Former Trump Staffer Fishing For Voter Fraud In Pennsylvania Is Short On Proof


KEYSTONE CROSSROADS — A Virginia-based former high-level Trump campaign staffer is crowdfunding an effort to use a call center to fish for accounts of alleged voter fraud in Pennsylvania and other swing states.

The Voter Integrity Fund was launched a week ago by Matt Braynard, who says he’s raised over $500,000 to cross-reference public data in a quest to unearth malfeasance in the election.

“We’re focusing on areas with exceptionally high Democratic turnout,” he said. “This is an effort to better establish whether the election was legitimate.”

Voter ID proponents and other conservative political groups have long struggled to produce hard evidence of mass voter fraud. But Braynard said his group was using a call center to track down people who moved or were otherwise nominally inactive voters, asking them to confirm if they cast a ballot in order to detect possible identity theft. He said he is also cross-referencing databases to find voters that may have cast ballots in the wrong place, voted twice, or were deceased.

The effort moved to a Christian crowdfunding website after another fundraising platform, GoFundMe, “nuked” his initial fundraising effort, said Braynard, who was laid off in 2016 from his job on the Trump campaign’s data team. He asserted that he “will personally receive zero dollars” from the project.

Braynard declined to detail any specific instances of voter fraud uncovered so far, but described high levels of interest in his effort.

“I posted last Thursday to my … Twitter followers about ways to detect if there were fraudulent ballots and it exploded from there,” he said.

The group claims to have called 75,000 people in Pennsylvania and hopes to reach 375,000.

Several Pennsylvanians apparently contacted by the Voter Integrity Fund say they voted normally and described the call as suspicious.

Zach DeRitis, a 29-year-old communications worker in South Philly, said he was confused by a voicemail he received from the group asking if he had voted by mail or in person.

“I was a little concerned about how they had my number or what they would ask me,” said DeRitis, who did vote by mail.

When a WHYY reporter who received a call from the Voter Integrity Fund asked who was behind the group, the caller said they were “free to Google it.” When pressed for more information, the caller hung up.

Others reported similar interactions, with callers indicating that they were investigating voter fraud in states like Pennsylvania, Georgia, and Arizona.



‘The real fraud’

The Trump campaign and its supporters have for days sought to undermine Joe Biden’s presidential victory with baseless claims of voter fraud. In this instance, Jamie Mogil, a Democratic election attorney, dismissed Baynard’s fishing strategy as a “scam.”
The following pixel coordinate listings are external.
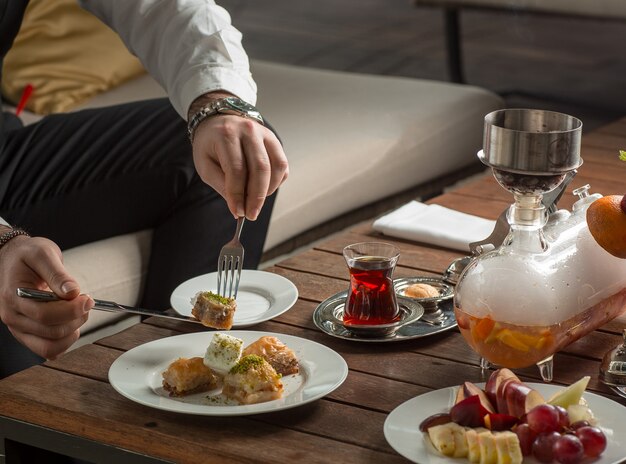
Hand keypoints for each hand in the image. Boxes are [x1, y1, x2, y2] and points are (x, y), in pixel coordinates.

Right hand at [0, 233, 92, 359]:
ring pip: (50, 347)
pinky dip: (65, 341)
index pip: (45, 315)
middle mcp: (12, 316)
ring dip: (72, 332)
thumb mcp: (43, 254)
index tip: (87, 298)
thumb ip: (58, 274)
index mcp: (13, 296)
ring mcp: (18, 328)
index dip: (72, 310)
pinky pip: (48, 349)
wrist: (13, 258)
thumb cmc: (27, 255)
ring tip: (78, 312)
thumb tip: (73, 292)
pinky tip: (71, 323)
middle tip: (86, 301)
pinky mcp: (27, 334)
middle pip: (51, 332)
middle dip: (76, 318)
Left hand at [189, 99, 288, 219]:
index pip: (236, 169)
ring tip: (256, 201)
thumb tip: (238, 206)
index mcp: (226, 135)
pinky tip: (264, 188)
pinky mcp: (274, 140)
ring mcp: (265, 134)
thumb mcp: (205, 165)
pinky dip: (276, 182)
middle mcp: (249, 131)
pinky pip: (282, 165)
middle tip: (251, 214)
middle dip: (257, 197)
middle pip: (260, 168)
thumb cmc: (210, 145)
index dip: (238, 194)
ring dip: (268, 190)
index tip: (238, 212)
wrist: (220, 120)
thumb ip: (221, 184)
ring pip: (276, 167)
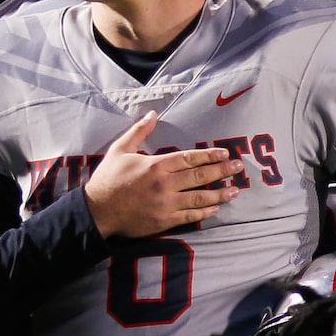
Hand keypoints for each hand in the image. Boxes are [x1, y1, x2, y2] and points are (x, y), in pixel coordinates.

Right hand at [84, 111, 235, 238]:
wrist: (97, 211)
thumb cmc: (108, 179)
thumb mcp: (119, 149)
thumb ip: (138, 132)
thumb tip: (152, 114)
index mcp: (156, 165)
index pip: (190, 158)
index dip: (210, 156)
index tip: (225, 153)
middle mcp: (165, 184)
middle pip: (200, 176)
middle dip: (222, 171)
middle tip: (238, 168)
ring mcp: (166, 204)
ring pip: (200, 197)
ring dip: (220, 193)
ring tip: (235, 190)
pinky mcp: (165, 221)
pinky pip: (190, 216)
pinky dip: (205, 212)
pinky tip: (216, 208)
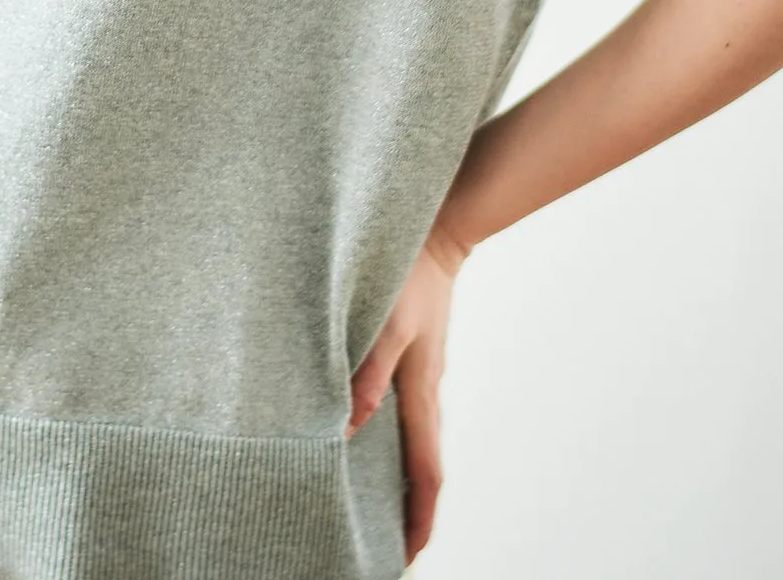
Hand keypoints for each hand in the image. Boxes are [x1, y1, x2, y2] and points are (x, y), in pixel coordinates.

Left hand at [345, 218, 472, 566]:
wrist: (436, 234)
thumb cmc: (408, 274)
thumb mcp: (389, 323)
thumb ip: (369, 373)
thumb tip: (346, 428)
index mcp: (423, 392)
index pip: (426, 472)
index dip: (420, 517)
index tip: (409, 556)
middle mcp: (425, 392)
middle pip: (422, 467)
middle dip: (411, 510)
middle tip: (391, 548)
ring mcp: (420, 376)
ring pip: (412, 442)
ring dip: (400, 478)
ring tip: (375, 507)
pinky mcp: (410, 358)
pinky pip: (402, 414)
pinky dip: (392, 442)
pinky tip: (367, 440)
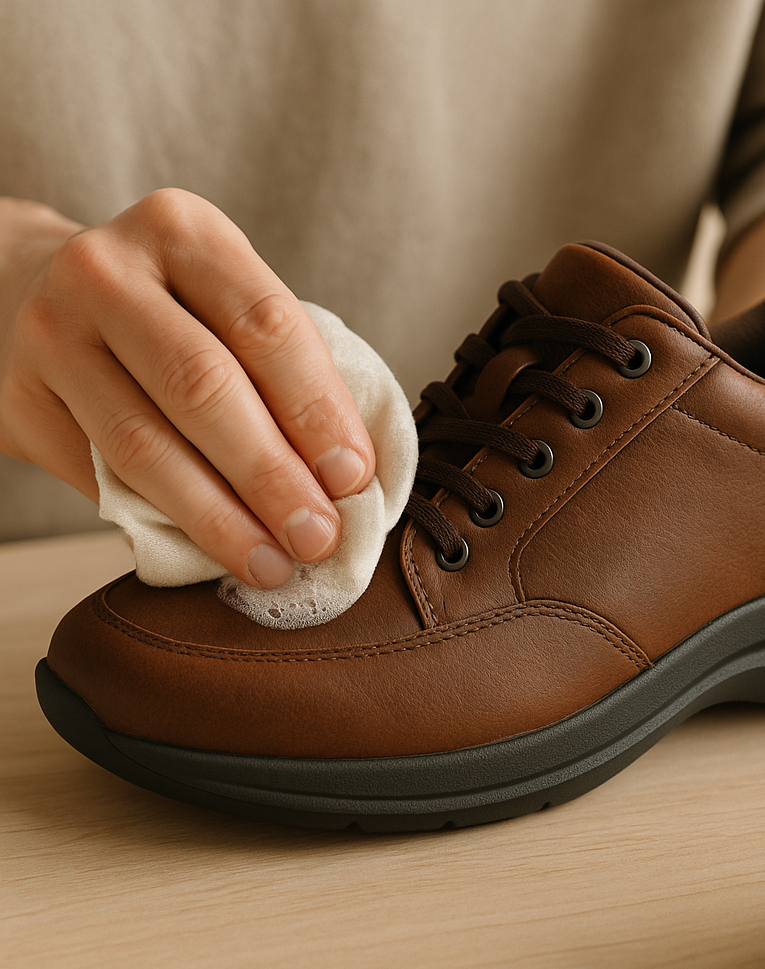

“It sounds like a credit card scam. It’s like how they harp on the elderly and seniors,” she said. “Even if this were some valid argument, it’s so rare it wouldn’t be enough to overturn an election. This guy and his scheme to intimidate voters is the real fraud.”

While the group asserts it is searching for deceased voters or victims of identity theft, Mogil said illegal voting is exceedingly rare, noting that the ballots challenged by the Trump campaign itself have largely focused on procedural issues, like missing signatures.

The attorney cast doubt that civilians were better suited to investigate election irregularities than trained law enforcement. She noted that one of the group’s strategies — matching voting and postal records to search for out-of-state voters — was a particularly quixotic method for challenging ballots.

“Under this guy’s system, the president would have a residency issue,” she said. “He tried to vote from Mar-a-Lago.”

Asked why his group is better suited to track down supposed fraudsters than law enforcement, Braynard said they were not trustworthy, “given the level of political corruption in the FBI and CIA,” pointing to their investigations of President Donald Trump.

DeRitis said he was troubled by the call because it gave him the impression that something might be wrong with his ballot or that there had been widespread voter fraud.

“It definitely felt like a bit of a fishing expedition. There is clearly an initiative out there to invalidate the results of the election in key states and areas,” he said. “If there is someone out there trying to find information or collect information in a very unofficial capacity I think that definitely creates an issue or raises alarm bells.”